** What you are asked to do **
Where a line of the records holds the string "HFOV", copy that line.

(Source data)
--*--
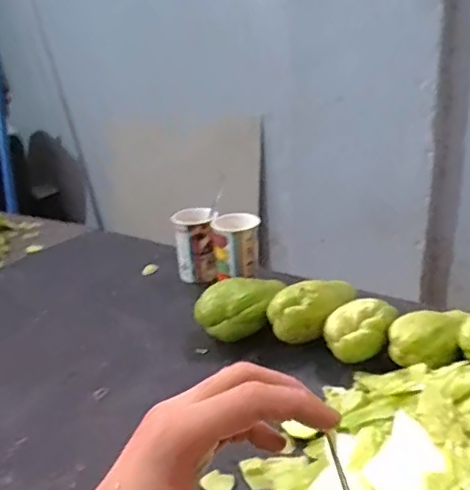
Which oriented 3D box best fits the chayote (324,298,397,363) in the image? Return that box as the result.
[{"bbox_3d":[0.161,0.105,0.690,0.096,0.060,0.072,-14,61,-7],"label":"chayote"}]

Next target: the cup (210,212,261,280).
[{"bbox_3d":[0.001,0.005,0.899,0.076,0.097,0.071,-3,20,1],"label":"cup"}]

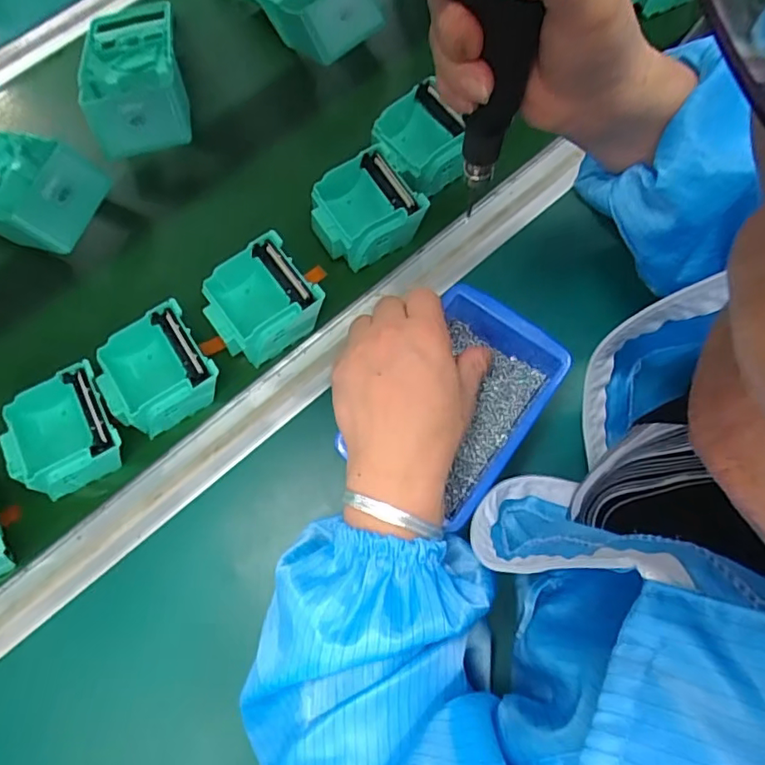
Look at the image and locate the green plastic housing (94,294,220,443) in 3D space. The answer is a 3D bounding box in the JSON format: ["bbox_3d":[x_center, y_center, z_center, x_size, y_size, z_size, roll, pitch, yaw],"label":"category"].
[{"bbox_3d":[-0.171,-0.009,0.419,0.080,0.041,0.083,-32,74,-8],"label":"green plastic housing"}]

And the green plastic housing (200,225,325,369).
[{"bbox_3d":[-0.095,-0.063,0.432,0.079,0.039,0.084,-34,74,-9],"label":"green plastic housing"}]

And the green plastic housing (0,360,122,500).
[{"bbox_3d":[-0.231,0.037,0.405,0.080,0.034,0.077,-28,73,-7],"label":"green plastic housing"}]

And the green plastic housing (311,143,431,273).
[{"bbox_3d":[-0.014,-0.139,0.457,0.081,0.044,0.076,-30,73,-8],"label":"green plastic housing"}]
--*--
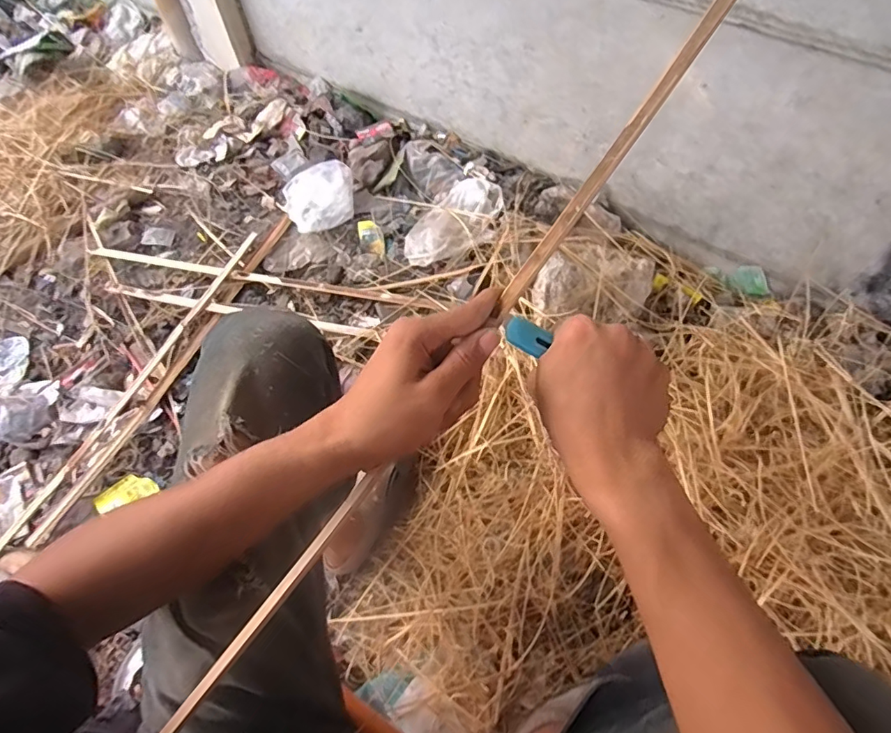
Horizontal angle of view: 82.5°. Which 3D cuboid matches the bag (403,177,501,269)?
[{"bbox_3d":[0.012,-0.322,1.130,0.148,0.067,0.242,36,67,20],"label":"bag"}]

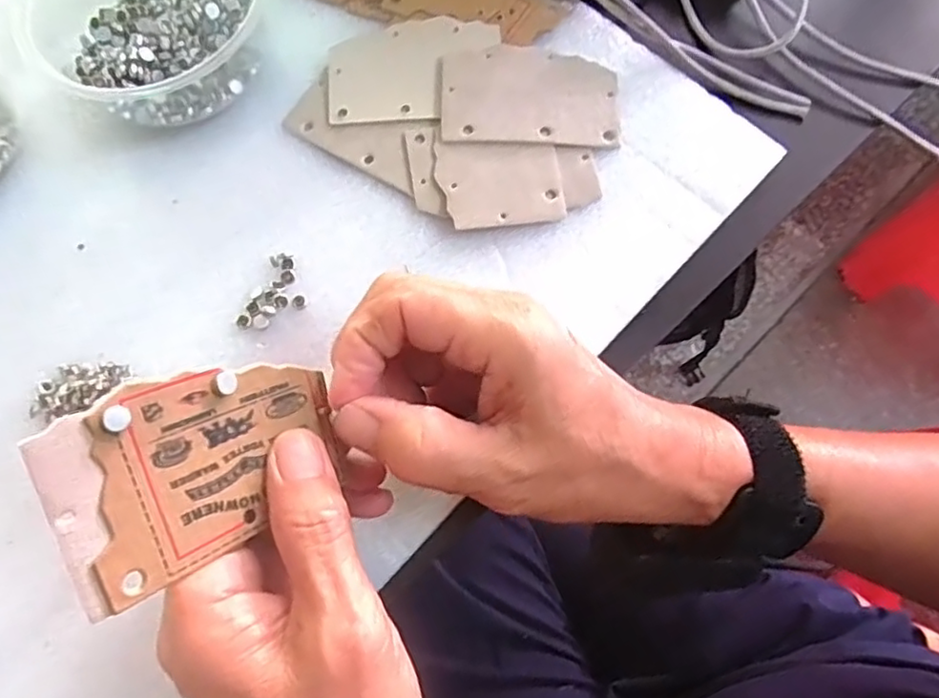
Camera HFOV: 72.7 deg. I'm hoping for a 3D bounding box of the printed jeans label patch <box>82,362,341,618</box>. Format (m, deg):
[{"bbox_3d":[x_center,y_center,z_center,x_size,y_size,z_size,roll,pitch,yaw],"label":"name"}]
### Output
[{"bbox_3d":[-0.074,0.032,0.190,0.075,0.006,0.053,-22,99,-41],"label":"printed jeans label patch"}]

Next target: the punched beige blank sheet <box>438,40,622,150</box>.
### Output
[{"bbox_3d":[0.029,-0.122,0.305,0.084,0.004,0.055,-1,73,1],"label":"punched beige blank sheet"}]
--*--
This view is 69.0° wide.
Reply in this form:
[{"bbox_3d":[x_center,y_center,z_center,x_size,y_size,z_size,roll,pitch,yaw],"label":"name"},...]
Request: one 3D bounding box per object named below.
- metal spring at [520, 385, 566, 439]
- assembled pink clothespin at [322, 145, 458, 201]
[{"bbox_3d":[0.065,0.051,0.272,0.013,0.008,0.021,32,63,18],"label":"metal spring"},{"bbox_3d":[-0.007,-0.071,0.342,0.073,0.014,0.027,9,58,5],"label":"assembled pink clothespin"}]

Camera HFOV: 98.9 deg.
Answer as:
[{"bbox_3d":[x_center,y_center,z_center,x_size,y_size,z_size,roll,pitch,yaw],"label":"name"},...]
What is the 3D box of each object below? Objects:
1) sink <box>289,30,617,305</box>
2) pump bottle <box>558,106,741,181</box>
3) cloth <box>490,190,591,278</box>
--*--
** Task answer **
Camera HFOV: 72.7 deg. I'm hoping for a 3D bounding box of the printed jeans label patch <box>82,362,341,618</box>. Format (m, deg):
Camera HFOV: 98.9 deg.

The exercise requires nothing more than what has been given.